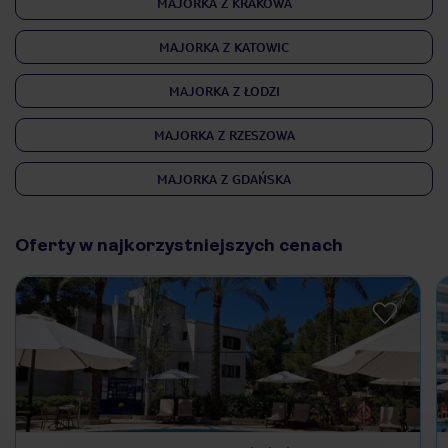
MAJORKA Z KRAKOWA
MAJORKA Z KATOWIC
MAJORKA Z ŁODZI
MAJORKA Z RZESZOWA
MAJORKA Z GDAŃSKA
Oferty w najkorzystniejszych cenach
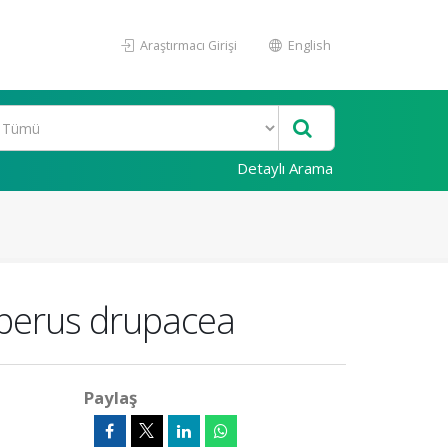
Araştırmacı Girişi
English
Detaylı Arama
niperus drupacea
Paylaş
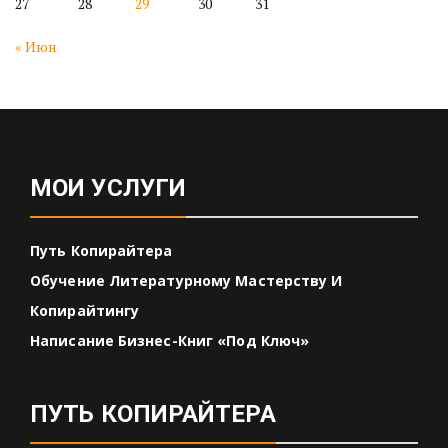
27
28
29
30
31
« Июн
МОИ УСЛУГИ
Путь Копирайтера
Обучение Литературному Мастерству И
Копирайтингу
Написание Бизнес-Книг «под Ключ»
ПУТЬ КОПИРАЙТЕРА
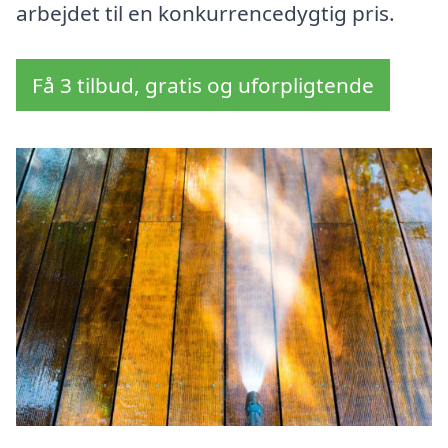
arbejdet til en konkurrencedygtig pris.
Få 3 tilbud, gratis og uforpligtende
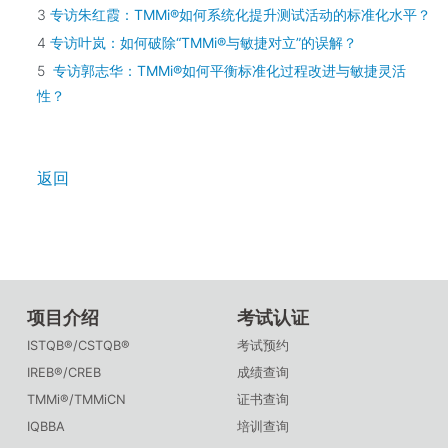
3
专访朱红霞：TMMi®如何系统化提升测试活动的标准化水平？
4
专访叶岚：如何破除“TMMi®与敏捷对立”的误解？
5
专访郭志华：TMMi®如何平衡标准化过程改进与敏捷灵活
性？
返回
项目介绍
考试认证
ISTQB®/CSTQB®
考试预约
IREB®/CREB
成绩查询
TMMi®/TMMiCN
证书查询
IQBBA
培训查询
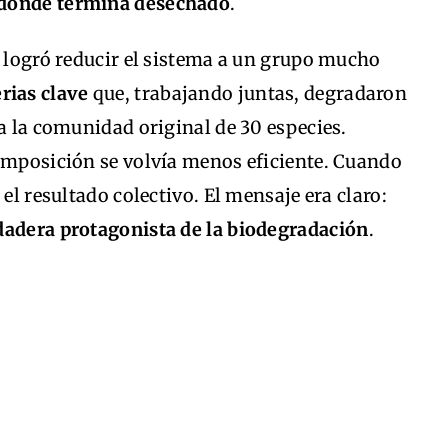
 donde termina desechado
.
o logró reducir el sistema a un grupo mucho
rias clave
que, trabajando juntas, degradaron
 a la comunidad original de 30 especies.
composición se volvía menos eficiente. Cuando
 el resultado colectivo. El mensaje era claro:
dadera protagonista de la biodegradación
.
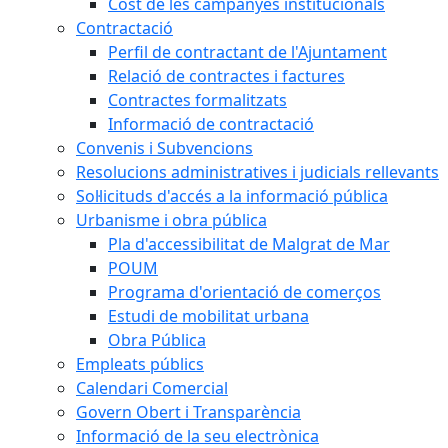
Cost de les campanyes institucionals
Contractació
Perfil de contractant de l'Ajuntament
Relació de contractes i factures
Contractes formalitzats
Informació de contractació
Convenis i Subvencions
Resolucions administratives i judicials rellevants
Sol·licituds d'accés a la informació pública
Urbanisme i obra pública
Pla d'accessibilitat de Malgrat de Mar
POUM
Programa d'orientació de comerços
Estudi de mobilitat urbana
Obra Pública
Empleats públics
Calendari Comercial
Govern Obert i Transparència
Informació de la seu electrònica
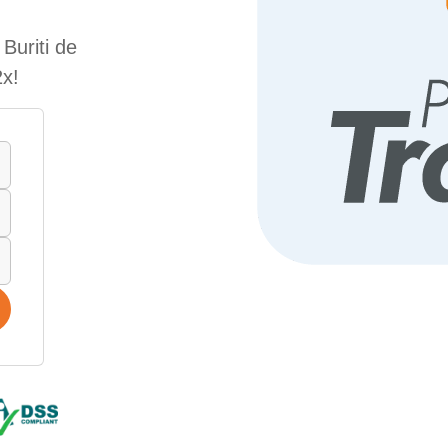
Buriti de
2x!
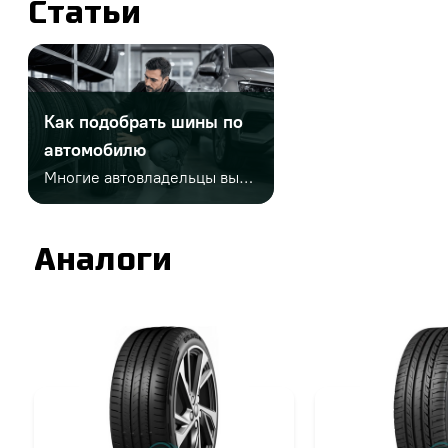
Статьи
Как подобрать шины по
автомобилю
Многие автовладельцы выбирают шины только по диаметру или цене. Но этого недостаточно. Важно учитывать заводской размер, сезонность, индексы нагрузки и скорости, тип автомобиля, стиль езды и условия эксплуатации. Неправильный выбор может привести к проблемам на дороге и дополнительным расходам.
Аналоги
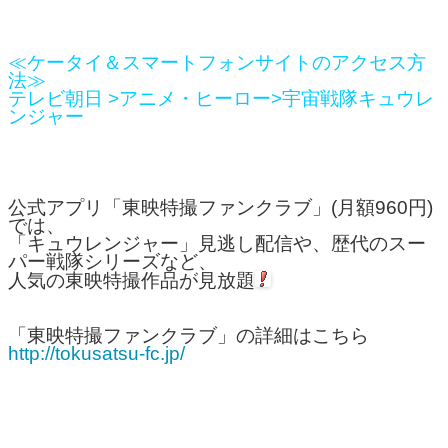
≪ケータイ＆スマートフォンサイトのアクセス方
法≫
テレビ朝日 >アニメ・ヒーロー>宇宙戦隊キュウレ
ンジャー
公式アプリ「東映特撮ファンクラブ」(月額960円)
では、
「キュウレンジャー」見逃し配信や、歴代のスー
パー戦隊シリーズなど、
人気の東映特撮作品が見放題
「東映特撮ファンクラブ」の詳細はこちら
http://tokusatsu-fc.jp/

*****

- _WHAT IS EXPECTED_
Copy the text of every one of the records above word for word, line by line, and leave the pictures out.

- _RESPONSE_
MAJORKA Z KRAKOWA
MAJORKA Z KATOWIC
MAJORKA Z ŁODZI
MAJORKA Z RZESZOWA
MAJORKA Z GDAŃSKA
Oferty w najkorzystniejszych cenach
Araştırmacı Girişi
English
Detaylı Arama
niperus drupacea
Paylaş
27
28
29
30
31
« Июн
МОИ УСЛУГИ
Путь Копирайтера
Обучение Литературному Мастерству И
Копирайтингу
Написание Бизнес-Книг «под Ключ»
ПУТЬ КОПИРАЙТЕРА
arbejdet til en konkurrencedygtig pris.
Få 3 tilbud, gratis og uforpligtende
3
专访朱红霞：TMMi®如何系统化提升测试活动的标准化水平？
4
专访叶岚：如何破除“TMMi®与敏捷对立”的误解？
5
专访郭志华：TMMi®如何平衡标准化过程改进与敏捷灵活
性？
返回
项目介绍
考试认证
ISTQB®/CSTQB®
考试预约
IREB®/CREB
成绩查询
TMMi®/TMMiCN
证书查询
IQBBA
培训查询
 donde termina desechado
.
o logró reducir el sistema a un grupo mucho
rias clave
que, trabajando juntas, degradaron
 a la comunidad original de 30 especies.
composición se volvía menos eficiente. Cuando
 el resultado colectivo. El mensaje era claro:
dadera protagonista de la biodegradación
.
Cost de les campanyes institucionals
Contractació
Perfil de contractant de l'Ajuntament
Relació de contractes i factures
Contractes formalitzats
Informació de contractació
Convenis i Subvencions
Resolucions administratives i judicials rellevants
Sol·licituds d'accés a la informació pública
Urbanisme i obra pública
Pla d'accessibilitat de Malgrat de Mar
POUM
Programa d'orientació de comerços
Estudi de mobilitat urbana
Obra Pública
Empleats públics
Calendari Comercial
Govern Obert i Transparència
Informació de la seu electrònica
Buriti de
2x!
Статьи
Как подобрать шины по
автомобилю
Многие автовладельцы выбирают шины только по диаметру или цене. Но этого недостаточно. Важно учитывать заводской размер, сезонность, индексы нагрузки и скорости, тип автомобиля, стиль езды и условия эксплуатации. Неправильный выбор может привести к проблемам на дороге и дополнительным расходам.
Аналоги
≪ケータイ＆スマートフォンサイトのアクセス方
法≫
テレビ朝日 >アニメ・ヒーロー>宇宙戦隊キュウレ
ンジャー
公式アプリ「東映特撮ファンクラブ」(月額960円)
では、
「キュウレンジャー」見逃し配信や、歴代のスー
パー戦隊シリーズなど、
人気の東映特撮作品が見放題
「東映特撮ファンクラブ」の詳細はこちら
http://tokusatsu-fc.jp/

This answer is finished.